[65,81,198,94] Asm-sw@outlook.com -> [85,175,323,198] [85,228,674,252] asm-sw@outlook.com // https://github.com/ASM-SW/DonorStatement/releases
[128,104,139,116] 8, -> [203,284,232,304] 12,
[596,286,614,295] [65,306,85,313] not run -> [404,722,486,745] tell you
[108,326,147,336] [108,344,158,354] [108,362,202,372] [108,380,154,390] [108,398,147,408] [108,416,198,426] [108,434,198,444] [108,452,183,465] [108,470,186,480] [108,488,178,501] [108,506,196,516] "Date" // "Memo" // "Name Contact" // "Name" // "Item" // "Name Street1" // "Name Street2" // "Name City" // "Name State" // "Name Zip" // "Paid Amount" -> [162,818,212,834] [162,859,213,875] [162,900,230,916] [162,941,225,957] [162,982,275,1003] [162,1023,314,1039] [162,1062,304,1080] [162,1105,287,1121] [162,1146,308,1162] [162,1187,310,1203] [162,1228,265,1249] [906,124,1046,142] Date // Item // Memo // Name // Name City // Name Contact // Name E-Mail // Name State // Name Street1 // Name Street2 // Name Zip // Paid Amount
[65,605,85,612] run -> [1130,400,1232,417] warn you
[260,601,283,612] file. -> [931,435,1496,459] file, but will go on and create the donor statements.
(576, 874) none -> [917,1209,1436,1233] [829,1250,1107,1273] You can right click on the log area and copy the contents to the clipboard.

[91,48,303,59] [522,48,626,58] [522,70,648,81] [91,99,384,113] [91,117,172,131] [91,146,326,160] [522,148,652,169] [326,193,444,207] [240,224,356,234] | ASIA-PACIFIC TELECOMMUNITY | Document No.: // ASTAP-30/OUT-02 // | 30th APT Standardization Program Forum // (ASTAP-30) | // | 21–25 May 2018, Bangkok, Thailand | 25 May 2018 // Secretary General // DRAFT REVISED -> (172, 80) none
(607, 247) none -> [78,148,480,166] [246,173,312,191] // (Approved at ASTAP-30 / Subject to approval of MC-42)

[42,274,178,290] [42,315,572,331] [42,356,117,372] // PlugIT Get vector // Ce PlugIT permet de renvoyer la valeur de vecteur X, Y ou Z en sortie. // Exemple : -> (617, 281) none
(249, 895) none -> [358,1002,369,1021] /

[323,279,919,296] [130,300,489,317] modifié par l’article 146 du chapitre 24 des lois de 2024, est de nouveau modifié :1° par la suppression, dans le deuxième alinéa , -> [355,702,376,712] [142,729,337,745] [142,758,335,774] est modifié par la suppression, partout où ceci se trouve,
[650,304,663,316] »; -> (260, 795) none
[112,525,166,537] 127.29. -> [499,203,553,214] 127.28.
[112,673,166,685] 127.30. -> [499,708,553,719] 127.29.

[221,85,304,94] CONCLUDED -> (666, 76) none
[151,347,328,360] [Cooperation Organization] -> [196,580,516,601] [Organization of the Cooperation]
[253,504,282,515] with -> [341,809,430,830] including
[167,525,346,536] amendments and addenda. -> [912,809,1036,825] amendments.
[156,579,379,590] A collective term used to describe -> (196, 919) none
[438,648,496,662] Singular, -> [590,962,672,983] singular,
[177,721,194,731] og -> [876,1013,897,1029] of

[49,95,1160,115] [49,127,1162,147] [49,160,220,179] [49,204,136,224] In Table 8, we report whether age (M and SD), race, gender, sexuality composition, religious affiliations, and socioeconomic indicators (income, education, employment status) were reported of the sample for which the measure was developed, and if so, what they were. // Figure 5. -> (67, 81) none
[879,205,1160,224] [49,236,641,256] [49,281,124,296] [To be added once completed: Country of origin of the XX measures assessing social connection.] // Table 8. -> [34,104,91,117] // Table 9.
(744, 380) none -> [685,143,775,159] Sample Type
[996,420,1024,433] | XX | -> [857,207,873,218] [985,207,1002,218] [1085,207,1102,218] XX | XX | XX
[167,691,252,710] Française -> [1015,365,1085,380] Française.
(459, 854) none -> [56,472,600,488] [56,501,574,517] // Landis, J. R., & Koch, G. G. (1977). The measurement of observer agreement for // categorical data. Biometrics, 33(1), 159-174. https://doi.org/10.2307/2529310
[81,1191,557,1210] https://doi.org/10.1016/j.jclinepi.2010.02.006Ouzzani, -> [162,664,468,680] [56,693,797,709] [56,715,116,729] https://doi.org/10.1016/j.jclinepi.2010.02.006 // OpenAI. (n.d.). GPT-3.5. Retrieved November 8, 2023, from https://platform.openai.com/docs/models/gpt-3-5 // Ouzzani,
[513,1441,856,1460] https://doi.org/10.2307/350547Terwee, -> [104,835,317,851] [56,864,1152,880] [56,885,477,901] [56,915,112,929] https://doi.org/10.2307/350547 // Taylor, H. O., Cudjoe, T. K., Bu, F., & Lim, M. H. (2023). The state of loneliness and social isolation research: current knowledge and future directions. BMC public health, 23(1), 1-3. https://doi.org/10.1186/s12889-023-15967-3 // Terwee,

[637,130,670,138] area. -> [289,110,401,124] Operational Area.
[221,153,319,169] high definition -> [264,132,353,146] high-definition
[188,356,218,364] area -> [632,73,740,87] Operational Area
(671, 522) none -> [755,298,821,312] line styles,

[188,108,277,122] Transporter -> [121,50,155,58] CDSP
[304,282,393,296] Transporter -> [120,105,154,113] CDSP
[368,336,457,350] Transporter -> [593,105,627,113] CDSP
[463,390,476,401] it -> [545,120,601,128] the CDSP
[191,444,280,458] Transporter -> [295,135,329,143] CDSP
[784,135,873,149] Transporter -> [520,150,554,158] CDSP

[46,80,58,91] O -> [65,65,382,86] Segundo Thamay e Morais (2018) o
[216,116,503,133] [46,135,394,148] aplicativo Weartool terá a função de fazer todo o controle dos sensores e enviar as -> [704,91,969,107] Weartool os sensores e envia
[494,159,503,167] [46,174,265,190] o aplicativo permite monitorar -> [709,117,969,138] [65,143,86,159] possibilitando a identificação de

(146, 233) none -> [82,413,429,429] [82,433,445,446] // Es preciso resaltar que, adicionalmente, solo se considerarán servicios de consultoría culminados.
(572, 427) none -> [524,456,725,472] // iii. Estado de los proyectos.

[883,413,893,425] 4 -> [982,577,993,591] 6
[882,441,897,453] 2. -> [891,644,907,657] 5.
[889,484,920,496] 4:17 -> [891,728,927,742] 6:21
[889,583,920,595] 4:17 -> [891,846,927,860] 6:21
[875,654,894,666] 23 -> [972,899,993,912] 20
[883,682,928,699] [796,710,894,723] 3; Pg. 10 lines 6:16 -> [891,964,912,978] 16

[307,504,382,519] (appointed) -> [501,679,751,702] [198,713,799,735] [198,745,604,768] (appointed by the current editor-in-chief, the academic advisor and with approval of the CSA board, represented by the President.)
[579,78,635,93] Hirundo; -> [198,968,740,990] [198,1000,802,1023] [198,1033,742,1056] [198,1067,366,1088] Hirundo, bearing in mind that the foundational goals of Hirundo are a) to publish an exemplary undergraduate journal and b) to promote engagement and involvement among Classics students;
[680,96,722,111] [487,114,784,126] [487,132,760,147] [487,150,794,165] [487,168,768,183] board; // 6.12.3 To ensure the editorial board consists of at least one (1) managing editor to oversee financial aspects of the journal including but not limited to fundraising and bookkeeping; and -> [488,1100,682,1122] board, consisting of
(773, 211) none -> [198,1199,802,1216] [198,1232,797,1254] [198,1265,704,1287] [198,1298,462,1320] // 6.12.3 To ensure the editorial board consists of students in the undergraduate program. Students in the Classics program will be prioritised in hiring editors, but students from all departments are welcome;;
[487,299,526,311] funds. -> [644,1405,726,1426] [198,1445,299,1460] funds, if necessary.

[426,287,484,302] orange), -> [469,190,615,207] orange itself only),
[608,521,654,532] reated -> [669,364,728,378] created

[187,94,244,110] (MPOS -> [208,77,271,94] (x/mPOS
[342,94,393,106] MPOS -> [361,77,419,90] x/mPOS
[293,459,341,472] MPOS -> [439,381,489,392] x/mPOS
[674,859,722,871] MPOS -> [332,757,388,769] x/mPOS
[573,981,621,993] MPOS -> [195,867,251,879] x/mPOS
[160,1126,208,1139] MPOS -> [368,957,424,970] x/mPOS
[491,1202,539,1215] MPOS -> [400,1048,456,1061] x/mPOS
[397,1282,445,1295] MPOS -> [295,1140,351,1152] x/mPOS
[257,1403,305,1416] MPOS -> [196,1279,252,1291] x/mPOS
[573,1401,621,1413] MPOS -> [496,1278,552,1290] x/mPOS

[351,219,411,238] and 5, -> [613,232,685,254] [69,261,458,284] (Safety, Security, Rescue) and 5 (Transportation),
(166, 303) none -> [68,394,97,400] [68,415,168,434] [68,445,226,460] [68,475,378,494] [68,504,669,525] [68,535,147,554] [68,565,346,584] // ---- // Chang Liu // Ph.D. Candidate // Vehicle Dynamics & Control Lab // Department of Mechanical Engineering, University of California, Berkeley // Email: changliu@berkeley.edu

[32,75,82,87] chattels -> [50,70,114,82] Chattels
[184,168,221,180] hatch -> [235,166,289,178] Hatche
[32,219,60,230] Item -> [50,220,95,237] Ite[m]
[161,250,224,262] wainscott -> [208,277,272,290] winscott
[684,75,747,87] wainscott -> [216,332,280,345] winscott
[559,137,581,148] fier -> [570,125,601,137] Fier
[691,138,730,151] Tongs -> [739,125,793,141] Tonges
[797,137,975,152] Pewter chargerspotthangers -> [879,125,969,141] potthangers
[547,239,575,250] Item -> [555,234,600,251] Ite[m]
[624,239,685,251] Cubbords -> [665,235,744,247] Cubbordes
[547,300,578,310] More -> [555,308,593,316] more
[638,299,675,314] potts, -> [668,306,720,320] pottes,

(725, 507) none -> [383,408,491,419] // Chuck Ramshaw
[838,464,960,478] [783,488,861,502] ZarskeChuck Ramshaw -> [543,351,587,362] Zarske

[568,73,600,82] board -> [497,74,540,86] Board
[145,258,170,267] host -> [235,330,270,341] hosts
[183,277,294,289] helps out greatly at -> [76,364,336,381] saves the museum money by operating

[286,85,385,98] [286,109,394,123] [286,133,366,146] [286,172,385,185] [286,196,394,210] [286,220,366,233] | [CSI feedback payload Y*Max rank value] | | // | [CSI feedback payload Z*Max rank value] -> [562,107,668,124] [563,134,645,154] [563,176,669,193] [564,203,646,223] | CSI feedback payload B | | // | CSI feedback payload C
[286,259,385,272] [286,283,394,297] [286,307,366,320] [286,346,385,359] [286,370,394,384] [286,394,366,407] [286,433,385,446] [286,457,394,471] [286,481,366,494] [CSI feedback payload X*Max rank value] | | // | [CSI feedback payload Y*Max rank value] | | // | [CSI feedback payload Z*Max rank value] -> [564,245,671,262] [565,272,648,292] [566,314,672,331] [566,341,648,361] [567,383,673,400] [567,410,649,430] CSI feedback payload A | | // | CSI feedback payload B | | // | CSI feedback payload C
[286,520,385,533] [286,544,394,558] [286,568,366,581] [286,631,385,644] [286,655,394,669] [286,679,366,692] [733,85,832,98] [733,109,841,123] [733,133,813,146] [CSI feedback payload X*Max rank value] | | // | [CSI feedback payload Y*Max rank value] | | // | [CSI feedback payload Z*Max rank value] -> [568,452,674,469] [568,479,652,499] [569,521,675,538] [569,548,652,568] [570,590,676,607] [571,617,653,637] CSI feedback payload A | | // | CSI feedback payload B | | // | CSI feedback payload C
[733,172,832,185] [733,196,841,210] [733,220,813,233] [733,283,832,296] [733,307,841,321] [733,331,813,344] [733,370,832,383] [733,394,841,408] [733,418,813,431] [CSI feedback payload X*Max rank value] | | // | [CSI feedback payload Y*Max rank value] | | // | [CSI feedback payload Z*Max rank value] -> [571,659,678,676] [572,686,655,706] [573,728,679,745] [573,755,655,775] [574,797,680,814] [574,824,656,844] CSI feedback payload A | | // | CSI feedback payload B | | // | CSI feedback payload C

*-*-*

Nothing beyond the line that contains "[596,286,614,295] [65,306,85,313] not" belongs in the answer; reproduce the entries exactly from their first line through it.

- _Problem solution_:
[65,81,198,94] Asm-sw@outlook.com -> [85,175,323,198] [85,228,674,252] asm-sw@outlook.com // https://github.com/ASM-SW/DonorStatement/releases
[128,104,139,116] 8, -> [203,284,232,304] 12,
[596,286,614,295] [65,306,85,313] not run -> [404,722,486,745] tell you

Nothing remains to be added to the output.